Page-level text extractions:
________________________

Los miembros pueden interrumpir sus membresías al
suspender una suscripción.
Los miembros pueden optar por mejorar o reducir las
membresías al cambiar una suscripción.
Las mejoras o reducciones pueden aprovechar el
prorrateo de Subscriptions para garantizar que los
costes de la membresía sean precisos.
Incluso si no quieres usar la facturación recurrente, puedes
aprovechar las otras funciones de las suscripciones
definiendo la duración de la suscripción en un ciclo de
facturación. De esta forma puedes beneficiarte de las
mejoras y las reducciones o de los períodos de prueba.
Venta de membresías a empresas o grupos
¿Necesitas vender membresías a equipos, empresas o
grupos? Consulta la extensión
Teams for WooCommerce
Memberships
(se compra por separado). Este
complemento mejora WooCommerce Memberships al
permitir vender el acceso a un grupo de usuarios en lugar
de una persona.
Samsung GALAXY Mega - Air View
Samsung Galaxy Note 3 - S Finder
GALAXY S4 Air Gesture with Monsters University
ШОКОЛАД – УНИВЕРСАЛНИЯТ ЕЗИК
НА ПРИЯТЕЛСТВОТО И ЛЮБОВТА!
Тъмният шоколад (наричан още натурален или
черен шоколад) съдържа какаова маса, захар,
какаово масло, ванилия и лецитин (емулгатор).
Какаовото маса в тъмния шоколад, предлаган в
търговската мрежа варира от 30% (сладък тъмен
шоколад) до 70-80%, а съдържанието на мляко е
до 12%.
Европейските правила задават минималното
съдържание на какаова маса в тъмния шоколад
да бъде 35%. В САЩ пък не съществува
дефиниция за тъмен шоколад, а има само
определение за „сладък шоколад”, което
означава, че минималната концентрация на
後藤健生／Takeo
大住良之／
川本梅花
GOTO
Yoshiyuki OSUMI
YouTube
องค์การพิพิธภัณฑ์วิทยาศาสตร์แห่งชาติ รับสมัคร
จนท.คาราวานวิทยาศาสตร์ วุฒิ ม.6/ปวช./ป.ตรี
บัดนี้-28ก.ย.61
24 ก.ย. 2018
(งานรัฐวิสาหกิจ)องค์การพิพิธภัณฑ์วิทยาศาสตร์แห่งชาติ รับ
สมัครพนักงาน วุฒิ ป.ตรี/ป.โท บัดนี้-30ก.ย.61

________________________

DIRECTIONS => Lines that contain "Memberships" should be pulled from the entries above and reported.

THE ANSWER =>
Memberships
complemento mejora WooCommerce Memberships al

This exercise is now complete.